Writer-director Corinna Faith borrows her inspirations of The Woman In Black and The Others by evoking the feminine spirit in an undiscovered location – a private hospital in the slums located in East London with many a darkened corridor to lose yourself down. There's a real-life feel to the medical background: West Indian, Irish and working class women, played by Diveen H. Henry, Nuala McGowan Gbemisola Ikumelo and Emma Rigby as well as Emma Rigby, make the nursing staff, while doctors are of course white, upper-class white men. The period-inspired texture is enhanced by the costumes and design that enhance the mysterious setting that Williams is enticed into when she seeks out reasons for the mysterious presence of a female patient is making destruction on the children's hospital and is focusing her attention on her specifically.
The horror simmers and is not as hot as the feminist message that burns.
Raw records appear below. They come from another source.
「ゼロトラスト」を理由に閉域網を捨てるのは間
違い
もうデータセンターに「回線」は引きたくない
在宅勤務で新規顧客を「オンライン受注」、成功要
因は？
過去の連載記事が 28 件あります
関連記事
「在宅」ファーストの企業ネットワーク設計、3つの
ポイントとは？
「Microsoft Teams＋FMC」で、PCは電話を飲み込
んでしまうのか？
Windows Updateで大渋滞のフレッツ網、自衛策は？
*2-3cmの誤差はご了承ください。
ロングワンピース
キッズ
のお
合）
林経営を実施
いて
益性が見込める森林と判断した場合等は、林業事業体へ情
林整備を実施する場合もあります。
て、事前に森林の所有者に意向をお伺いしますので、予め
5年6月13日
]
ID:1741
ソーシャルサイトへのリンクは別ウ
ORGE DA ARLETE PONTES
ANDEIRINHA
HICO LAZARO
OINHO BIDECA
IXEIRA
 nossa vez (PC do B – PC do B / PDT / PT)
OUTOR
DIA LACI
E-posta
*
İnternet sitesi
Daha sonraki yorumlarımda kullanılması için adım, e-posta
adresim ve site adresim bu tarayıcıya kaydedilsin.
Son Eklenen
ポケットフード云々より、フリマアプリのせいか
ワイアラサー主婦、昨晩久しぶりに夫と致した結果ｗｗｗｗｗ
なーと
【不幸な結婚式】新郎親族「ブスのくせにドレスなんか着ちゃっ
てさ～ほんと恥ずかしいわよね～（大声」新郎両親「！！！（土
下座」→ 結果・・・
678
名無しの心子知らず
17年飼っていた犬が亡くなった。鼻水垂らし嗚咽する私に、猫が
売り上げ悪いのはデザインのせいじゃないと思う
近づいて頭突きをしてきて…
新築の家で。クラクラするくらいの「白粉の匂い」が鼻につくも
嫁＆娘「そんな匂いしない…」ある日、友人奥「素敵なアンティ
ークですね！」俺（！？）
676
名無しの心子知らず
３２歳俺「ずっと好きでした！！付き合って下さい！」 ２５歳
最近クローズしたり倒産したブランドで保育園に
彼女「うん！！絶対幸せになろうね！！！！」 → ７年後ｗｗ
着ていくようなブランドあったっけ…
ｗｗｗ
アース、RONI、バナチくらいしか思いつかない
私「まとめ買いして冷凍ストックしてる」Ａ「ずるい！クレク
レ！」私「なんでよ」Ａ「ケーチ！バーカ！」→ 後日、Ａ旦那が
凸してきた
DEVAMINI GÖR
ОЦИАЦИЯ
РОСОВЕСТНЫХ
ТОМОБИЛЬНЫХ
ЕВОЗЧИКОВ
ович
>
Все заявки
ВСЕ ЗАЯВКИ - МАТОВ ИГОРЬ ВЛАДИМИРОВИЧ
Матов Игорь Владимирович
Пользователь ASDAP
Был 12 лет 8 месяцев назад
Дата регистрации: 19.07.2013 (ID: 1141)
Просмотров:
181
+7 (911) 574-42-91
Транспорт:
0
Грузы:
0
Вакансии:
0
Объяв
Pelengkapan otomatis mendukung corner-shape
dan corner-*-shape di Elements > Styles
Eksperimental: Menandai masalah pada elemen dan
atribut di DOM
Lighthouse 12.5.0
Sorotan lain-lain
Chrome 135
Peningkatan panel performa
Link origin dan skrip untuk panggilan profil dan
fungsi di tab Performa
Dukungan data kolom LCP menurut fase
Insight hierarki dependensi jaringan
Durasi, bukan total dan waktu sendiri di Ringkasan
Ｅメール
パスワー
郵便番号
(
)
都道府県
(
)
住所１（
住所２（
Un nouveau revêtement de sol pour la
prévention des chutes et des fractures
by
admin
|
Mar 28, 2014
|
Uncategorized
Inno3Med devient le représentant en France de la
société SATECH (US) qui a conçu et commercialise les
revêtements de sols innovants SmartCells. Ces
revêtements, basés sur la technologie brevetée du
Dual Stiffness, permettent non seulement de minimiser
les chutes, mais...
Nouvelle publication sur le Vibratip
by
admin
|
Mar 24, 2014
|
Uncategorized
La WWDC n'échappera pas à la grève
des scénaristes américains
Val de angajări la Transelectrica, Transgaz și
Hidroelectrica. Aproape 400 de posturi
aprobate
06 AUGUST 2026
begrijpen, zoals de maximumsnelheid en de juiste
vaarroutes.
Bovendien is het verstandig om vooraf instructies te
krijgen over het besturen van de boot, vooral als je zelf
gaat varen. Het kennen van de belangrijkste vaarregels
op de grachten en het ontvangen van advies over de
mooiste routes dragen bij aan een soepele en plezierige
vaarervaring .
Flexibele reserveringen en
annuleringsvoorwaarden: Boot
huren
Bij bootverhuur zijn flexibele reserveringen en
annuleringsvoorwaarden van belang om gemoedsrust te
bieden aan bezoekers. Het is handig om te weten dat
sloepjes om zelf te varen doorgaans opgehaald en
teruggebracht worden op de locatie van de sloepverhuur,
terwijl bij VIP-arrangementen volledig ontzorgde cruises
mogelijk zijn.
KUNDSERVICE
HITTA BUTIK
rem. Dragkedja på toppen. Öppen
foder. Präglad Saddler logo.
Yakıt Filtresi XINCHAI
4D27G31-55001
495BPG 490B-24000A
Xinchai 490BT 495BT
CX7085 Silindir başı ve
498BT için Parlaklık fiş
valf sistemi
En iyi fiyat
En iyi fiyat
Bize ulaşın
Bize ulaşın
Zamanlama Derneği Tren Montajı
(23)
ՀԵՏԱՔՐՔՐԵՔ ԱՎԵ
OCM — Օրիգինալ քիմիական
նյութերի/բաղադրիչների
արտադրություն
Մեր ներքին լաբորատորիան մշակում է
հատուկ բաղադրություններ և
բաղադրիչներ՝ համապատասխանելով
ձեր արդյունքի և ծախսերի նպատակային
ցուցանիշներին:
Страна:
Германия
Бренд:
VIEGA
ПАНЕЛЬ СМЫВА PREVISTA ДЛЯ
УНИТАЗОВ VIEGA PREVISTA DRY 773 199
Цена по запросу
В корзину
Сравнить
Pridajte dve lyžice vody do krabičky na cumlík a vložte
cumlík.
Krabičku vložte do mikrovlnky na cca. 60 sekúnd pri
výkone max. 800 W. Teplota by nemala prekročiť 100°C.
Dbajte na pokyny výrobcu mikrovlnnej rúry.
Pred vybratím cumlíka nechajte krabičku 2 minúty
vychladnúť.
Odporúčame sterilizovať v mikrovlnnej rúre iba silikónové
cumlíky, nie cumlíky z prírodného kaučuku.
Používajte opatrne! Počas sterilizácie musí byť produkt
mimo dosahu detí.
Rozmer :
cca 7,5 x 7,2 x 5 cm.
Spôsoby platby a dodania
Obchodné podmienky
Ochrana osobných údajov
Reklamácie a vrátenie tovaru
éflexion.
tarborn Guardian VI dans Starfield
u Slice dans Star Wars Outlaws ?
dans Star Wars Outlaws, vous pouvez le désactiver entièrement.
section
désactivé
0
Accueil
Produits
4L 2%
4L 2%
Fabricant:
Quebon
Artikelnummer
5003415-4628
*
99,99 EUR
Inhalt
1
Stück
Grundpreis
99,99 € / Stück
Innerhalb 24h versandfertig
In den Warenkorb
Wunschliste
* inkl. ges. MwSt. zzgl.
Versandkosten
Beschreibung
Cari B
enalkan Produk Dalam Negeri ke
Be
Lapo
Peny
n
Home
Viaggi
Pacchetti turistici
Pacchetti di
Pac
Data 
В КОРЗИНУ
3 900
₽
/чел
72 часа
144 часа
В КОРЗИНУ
The more Val is aware of the history of the hospital and her unfriendly colleagues as she gets suffering from the spectral adversity that has caused her mental condition to degrade. Williams recognizes this decension effectively as she swings her limbs in a frenzied manner and gazes at her eyes with a sunken expression to perform an ever more disturbing physical performance.
The film definitely has the elements needed for a terrifying ghost story. It also makes clever choices in the use of visuals and special effects to create the terrifying threat. But the sharper editing and more efficient camerawork could have enabled the horror to simmer and create some truly frightening outcomes. Instead, the terror simmers, as opposed to the feminist message which truly rages. Hell has no fury as the scorn of a woman, as well.